▸ **YOUR TASK**
Can you output the passage of the thread on oxygen in a planted tank below word for word, starting with "oxygen is always" and going on through "say about it."?

[begin PAGE]

# Oxygen in a planted tank.



## andyh (28 Aug 2009)

People of UKAPS! A question, wasnt sure where to post this?

Do i need oxygen in a tank overnight. I see from reading about Mr Amano, he raises his lilly pipe outlets to add O2 to the water for 14hrs overnight. I hear some people use a air pumps on a timer to come on once lights and co2 go off?

So my question is should i be doing it, is it worth it and why?

Don't go too techy on me either!


----------



## Dolly Sprint 16v (28 Aug 2009)

andyh said:
			
		

> People of UKAPS! A question, wasnt sure where to post this?
> 
> Do i need oxygen in a tank overnight. I see from reading about Mr Amano, he raises his lilly pipe outlets to add O2 to the water for 14hrs overnight. I hear some people use a air pumps on a timer to come on once lights and co2 go off?
> 
> ...



oxygen is always required within the tank - if not your fish will suffer. Raising the lily pipe at night will distrub the water surface allowing the residue Co2 to escape for the water. Co2 is not required during night time or hours of our darkness. If you tank is heavily stock then there may be a shortage of oxygen if the surface water has very limited movement - so yes it is worth doing. During tank light time the expelled gas from the fish is co2 is captured by the plant and they turn it into oxygen thus the fish use the oxygen and expelled gas is Co2 which is used by the plants. 

Hope this answers your question.

There is a thread on here somewhere regarding this - I remember reading it as Andy (Coley1) had a lot to say about it. 

Regards
paul


----------



## glenn (29 Aug 2009)

i read in PFK that plants at night take in 02 and give out co2 as a by product. so 02 levels will drop at night and co2 levels raise, so aireating at night is a good practice.


----------



## zig (29 Aug 2009)

Yes it is good practice and one I would recommend, I dont think enough of us do it though as standard practice on all our tanks myself included.


----------



## Mark Evans (29 Aug 2009)

zig said:
			
		

> Yes it is good practice and one I would recommend, I don't think enough of us do it though as standard practice on all our tanks myself included.



i do it  on autumn blush. have done from day one. thought I'd try it after seeing amano does it on every tank.

i've got the outlet in such a way, it pivots placing the angle bit of the head on the water line allowing the water to draw in air from the surface. it's the easiest thing in the world to do of a night and it keeps the surface like a mirror


----------



## GreenNeedle (29 Aug 2009)

I keep mine raised 24/7 and turn up the CO2 a little more to compensate.  If it were a case of raise/lower every day and the lily was under water in the day and a third above the water at night then I would either forget to lower it and lose the CO2 due to the injection being lower or forget to raise it anyway.

[end PAGE]
[begin PROVIDED DATA]

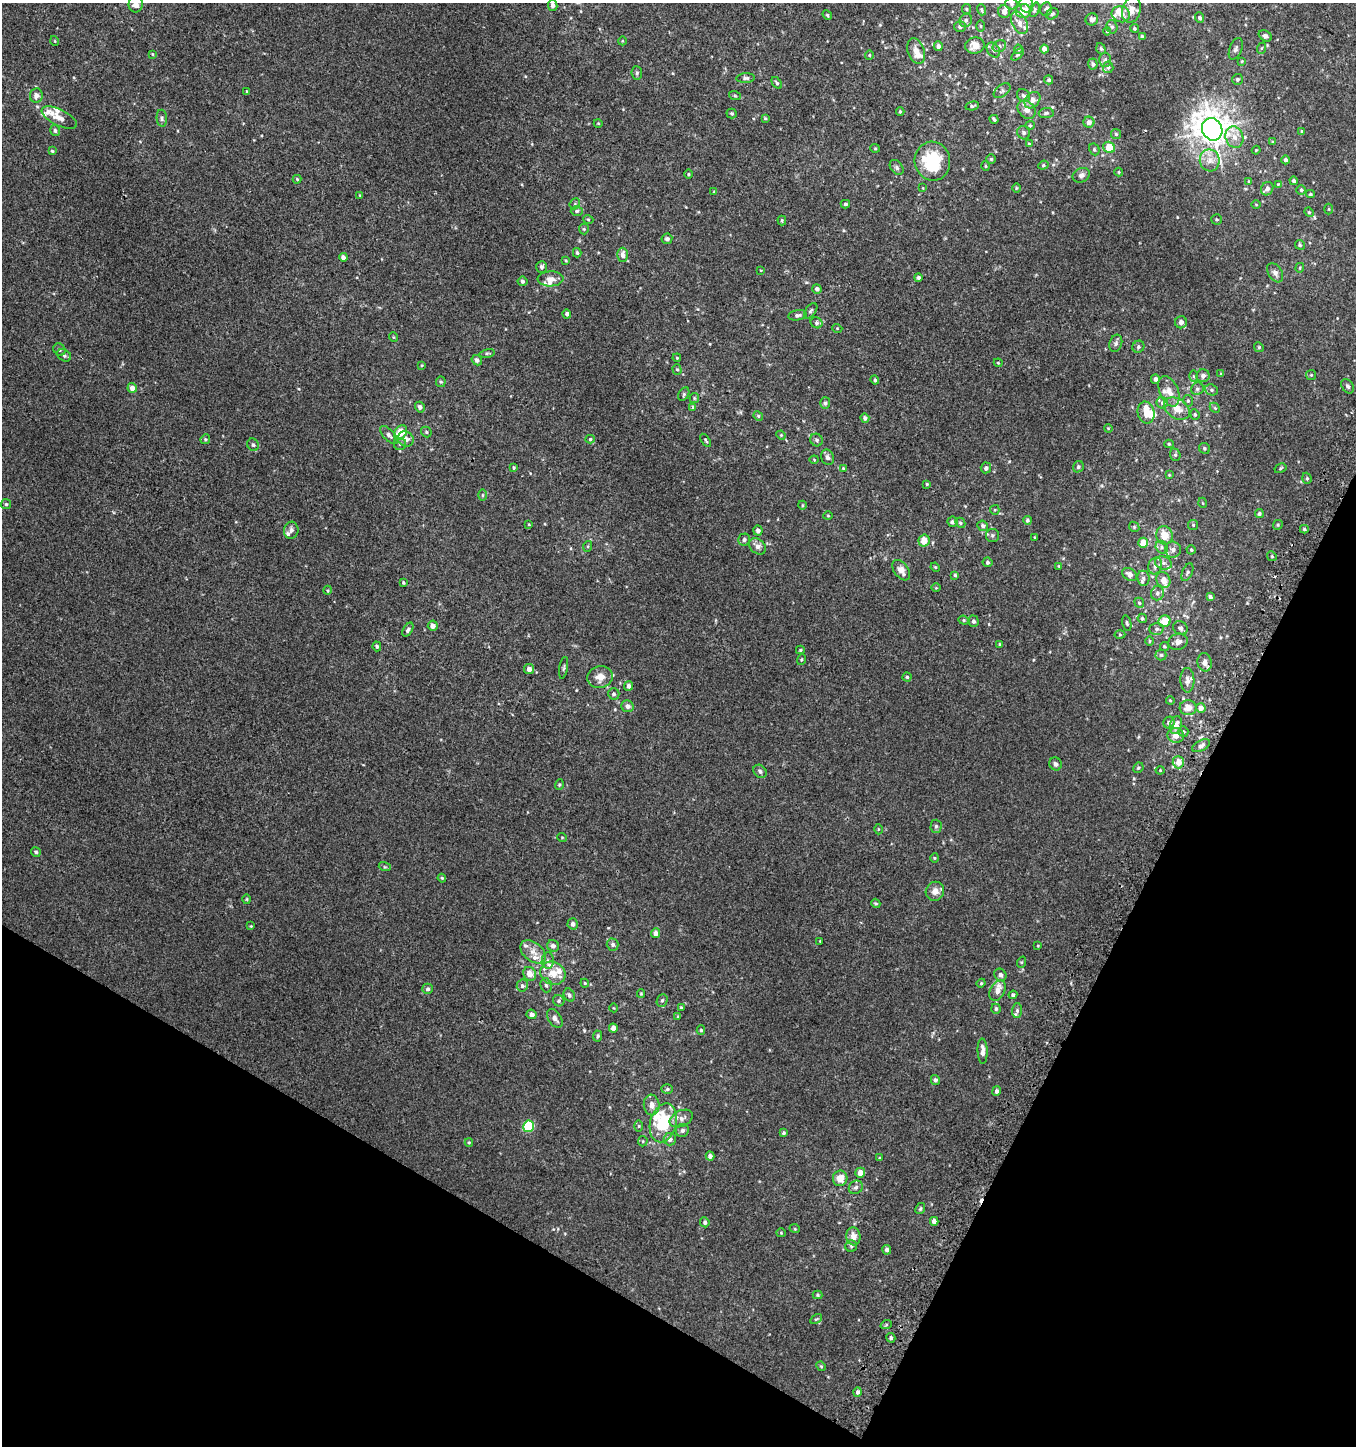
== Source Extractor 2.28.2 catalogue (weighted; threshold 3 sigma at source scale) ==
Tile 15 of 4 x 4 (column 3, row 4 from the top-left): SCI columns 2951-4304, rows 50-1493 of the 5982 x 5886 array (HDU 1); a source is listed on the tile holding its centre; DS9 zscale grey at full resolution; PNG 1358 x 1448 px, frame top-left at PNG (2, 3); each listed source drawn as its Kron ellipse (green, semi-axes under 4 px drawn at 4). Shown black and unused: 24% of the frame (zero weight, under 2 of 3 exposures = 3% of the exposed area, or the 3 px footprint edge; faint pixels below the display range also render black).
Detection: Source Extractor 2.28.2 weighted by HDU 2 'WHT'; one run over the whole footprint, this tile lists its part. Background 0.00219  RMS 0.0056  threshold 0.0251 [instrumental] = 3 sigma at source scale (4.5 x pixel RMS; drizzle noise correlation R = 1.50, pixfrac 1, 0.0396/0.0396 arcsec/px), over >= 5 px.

[end PROVIDED DATA]

▸ **EXERCISE SOLUTION**
oxygen is always required within the tank - if not your fish will suffer. Raising the lily pipe at night will distrub the water surface allowing the residue Co2 to escape for the water. Co2 is not required during night time or hours of our darkness. If you tank is heavily stock then there may be a shortage of oxygen if the surface water has very limited movement - so yes it is worth doing. During tank light time the expelled gas from the fish is co2 is captured by the plant and they turn it into oxygen thus the fish use the oxygen and expelled gas is Co2 which is used by the plants. 

Hope this answers your question.

There is a thread on here somewhere regarding this - I remember reading it as Andy (Coley1) had a lot to say about it.